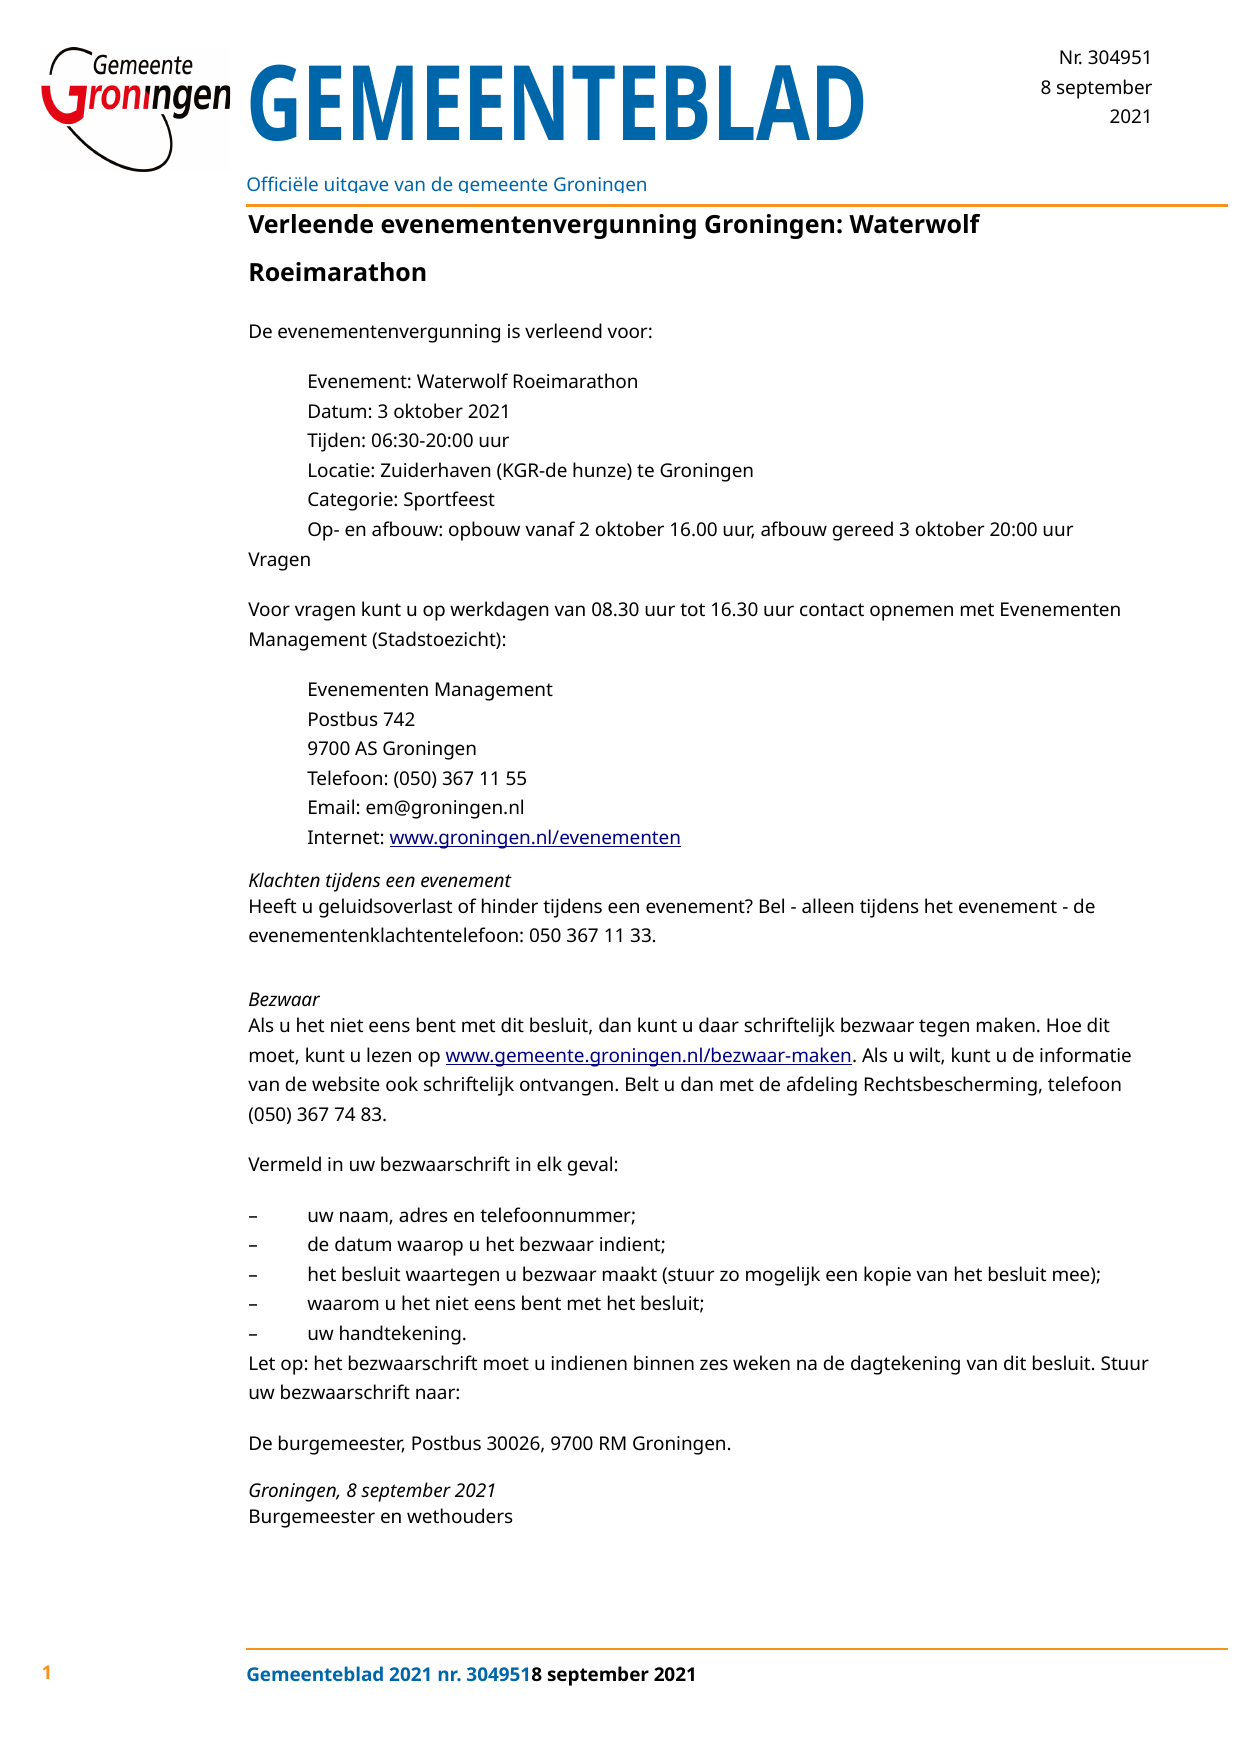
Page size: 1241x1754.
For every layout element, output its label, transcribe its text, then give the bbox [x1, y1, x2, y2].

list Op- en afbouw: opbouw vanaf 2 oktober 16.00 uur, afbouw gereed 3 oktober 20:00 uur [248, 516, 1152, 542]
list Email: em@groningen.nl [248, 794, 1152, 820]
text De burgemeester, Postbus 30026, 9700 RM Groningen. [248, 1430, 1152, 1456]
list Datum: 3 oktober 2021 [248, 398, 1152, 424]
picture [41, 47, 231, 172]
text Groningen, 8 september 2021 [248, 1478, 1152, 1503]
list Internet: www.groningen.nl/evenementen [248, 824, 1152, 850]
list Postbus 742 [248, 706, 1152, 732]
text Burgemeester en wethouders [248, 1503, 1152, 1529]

What to do: Quote the lines from the beginning of the records up to and including the line containing "text De burgemeester, Postbus", leaving the pictures out of your answer.

Correct output:
Page size: 1241x1754.
For every layout element, output its label, transcribe its text, then give the bbox [x1, y1, x2, y2].

list Op- en afbouw: opbouw vanaf 2 oktober 16.00 uur, afbouw gereed 3 oktober 20:00 uur [248, 516, 1152, 542]
list Email: em@groningen.nl [248, 794, 1152, 820]
text De burgemeester, Postbus 30026, 9700 RM Groningen. [248, 1430, 1152, 1456]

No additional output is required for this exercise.